Behind the mosque and the bath is an open space which resembles an empty lot, except on Fridays. Friday is both the sabbath of the Turks and the market day of the Bulgars, but the police are never called upon to prevent a clash between the two. Once a week the capital is crowded with peasants assembled from every village within a radius of twenty kilometres. Fellow-residents of the same broad, sunny plain in which Sofia lies come trooping in, clad in lighter clothes than those worn by the mountain men from Vitosh. They begin to gather on Thursday evening, and long before the next day breaks the space is covered with sacks of corn, strings of onions, bunches of chickens, baskets of eggs, buckets of cheese, bolts of homespun cloth, bleating lambs, and squealing pigs.

The peasants, young and old, men and women, walk to market. Only pigs and babies are carried. The carts and the pack-animals are too heavily laden to carry their owners; and, besides, every individual afoot can carry something more. One sympathises with a pretty girl dressed in holiday costume, a red rose in her hair, carrying a pig over one shoulder, over the other a dozen chickens strung up by the feet. One sympathises with the pig and the fowls also, for these poor things have been carried with their heads hanging for probably three hours. The pig is slung by one or both hind legs, with a lash tied so tightly that it entirely stops the circulation, and may cut through the flesh to the bone. The girls always laugh on their way to market, and the pigs always cry. Of course the pigs are laid down now and again along the route, when the happy girls take a rest, but they arrive in Sofia with their eyes popping out of the sockets. These pigs which the girls carry are little pigs, but huge hogs are hung in the same manner at the sides of laden ponies.

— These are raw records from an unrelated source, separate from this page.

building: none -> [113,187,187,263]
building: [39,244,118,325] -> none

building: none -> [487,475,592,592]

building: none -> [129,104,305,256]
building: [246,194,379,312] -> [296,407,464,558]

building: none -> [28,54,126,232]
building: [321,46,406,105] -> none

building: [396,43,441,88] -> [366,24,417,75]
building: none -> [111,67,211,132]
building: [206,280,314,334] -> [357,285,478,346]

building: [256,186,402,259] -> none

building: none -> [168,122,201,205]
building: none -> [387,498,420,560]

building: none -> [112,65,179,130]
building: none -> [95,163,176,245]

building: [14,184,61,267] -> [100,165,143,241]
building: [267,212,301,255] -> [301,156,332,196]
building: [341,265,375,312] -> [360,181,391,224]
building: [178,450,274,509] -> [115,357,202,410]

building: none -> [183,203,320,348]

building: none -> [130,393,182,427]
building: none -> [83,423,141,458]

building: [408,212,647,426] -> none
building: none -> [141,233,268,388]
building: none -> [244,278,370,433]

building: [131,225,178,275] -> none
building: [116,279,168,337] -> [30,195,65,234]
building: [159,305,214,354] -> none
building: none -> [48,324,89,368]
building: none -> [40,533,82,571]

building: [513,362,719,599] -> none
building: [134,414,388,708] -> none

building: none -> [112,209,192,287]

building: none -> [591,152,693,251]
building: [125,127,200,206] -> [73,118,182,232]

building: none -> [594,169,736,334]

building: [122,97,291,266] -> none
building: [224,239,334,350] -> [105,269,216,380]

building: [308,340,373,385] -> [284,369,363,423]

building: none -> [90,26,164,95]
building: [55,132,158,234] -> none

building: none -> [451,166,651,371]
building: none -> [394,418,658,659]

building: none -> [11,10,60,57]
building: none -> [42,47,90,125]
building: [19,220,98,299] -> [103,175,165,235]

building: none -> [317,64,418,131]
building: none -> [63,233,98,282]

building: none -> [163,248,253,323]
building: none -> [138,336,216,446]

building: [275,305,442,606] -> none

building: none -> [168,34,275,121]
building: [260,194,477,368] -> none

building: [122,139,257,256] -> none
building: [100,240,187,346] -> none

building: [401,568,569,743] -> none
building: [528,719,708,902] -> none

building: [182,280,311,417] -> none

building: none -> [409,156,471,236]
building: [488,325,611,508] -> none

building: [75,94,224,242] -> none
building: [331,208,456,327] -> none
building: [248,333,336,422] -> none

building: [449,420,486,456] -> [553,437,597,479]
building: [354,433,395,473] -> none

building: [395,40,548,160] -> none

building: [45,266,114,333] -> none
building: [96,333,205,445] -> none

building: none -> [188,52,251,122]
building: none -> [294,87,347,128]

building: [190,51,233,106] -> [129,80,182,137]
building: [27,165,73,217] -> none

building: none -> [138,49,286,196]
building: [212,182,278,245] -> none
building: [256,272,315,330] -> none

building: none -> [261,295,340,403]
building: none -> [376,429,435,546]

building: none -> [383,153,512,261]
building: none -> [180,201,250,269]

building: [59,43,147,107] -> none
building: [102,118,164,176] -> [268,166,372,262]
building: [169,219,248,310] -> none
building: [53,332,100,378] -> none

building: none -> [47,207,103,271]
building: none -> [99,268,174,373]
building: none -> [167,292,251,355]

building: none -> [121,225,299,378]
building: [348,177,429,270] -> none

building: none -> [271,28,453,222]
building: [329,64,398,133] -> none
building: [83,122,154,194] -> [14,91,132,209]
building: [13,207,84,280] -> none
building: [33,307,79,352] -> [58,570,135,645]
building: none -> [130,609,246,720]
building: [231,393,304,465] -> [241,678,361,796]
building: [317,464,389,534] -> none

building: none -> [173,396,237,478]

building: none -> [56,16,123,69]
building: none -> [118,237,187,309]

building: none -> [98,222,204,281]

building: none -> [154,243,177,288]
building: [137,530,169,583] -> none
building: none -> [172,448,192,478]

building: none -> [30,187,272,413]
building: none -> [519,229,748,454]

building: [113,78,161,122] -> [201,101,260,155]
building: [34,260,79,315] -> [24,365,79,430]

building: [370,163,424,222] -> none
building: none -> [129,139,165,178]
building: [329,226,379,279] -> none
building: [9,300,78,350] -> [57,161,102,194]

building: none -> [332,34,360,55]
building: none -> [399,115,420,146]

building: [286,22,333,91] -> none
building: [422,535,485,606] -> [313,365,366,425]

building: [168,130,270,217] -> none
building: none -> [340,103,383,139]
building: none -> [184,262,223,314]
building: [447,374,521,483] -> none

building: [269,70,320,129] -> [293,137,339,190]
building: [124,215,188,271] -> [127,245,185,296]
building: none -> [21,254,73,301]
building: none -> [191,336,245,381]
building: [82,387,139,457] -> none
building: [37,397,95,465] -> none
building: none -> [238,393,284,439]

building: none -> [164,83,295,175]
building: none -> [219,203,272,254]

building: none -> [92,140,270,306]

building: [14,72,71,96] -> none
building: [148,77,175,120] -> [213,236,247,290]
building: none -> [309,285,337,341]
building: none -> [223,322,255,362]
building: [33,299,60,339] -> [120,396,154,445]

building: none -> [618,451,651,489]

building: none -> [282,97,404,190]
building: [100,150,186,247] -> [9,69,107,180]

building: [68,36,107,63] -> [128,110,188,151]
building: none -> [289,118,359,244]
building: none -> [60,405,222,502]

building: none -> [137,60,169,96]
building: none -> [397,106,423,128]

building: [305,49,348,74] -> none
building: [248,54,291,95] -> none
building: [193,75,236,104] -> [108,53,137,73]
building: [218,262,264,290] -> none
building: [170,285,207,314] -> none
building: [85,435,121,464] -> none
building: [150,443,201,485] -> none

On various occasions I pointed out this wanton cruelty to prominent Bulgarians whom I knew, and generally got some reply about the five hundred years the peasants had spent under the Turks. Where was the boy who asked me what the English word civilised meant?

ON THE MARKET PLACE, SOFIA.

The Bulgarians are careful of their draught animals. This, perhaps, they have learned in their term of subjection to the Mohamedan. It is a common sight in summer to see a girl in holiday attire, with a long-handled dipper throwing water from a puddle on to the backs of sweltering buffaloes as they move slowly past, dragging a heavy, creaking cart. In the winter each buffalo has his blanket.

The peasant girl weaves the cloth for her own clothes, spins the threads on her long marches to town, and saves her earnings for brass belt-buckles, bracelets, and other ornaments. Her bracelets often weigh over a pound, and her belt-buckle sometimes measures ten inches across. Her hair is far below her waist, but it generally changes in both texture and colour considerably above. The lower portion resembles horsehair. When such an appendage is spliced on to the maiden’s own locks, the proud possessor spends hours making the combination into a score of thin plaits, which she spreads out across her shoulders and loops together at the end.

The bazaars of other capitals in the Near East are filled with cheap German and Austrian imitations of native jewellery and dress, but Sofia is freer from this pollution.

There are few Jews in Bulgaria as compared with the number in the border State of Rumania; the Jews cannot thrive on the close-fisted Bulgars. The Jews who live among them are fairer in business transactions than their co-religionists anywhere else in the Balkans. I had an interesting experience with an old Israelite one day. He was selling key-rings, among other trinkets, on the market place, and I stopped and took one. I held up a franc by way of asking the price, and he said, ‘Franc,’ and held up one finger. The ring was a common affair and not worth so much, but I needed one badly, and, being unable to argue over the price, I gave up the franc and proceeded to adjust my keys to the ring. The old Jew was embarrassed. He had clearly expected me to bargain with him. He looked at the franc and then at me, undecided whether to do the honest thing or pocket the piece. As I started away he touched me on the arm, drew a greasy old purse from a deep pocket in a baggy pair of trousers, and finding a fifty-centime piece, pressed it upon me.

But while the Jew who has elected to remain among the Bulgars has had to surrender some of his principles of gold-getting, the Bulgar at horse-trading is a brother of the world fraternity of stock-dealers. One bright market day, when the streets were crowded with peasants and the European garb was almost obliterated, I went with a fellow-correspondent to buy a horse. We were not long in finding a satisfactory animal, but the bargaining was a tedious process. The owner of the horse was a simple old peasant, but he was assisted in the deal by the mayor of his village, an independent person of some thirty years, dressed like the other in homespuns and sheepskins.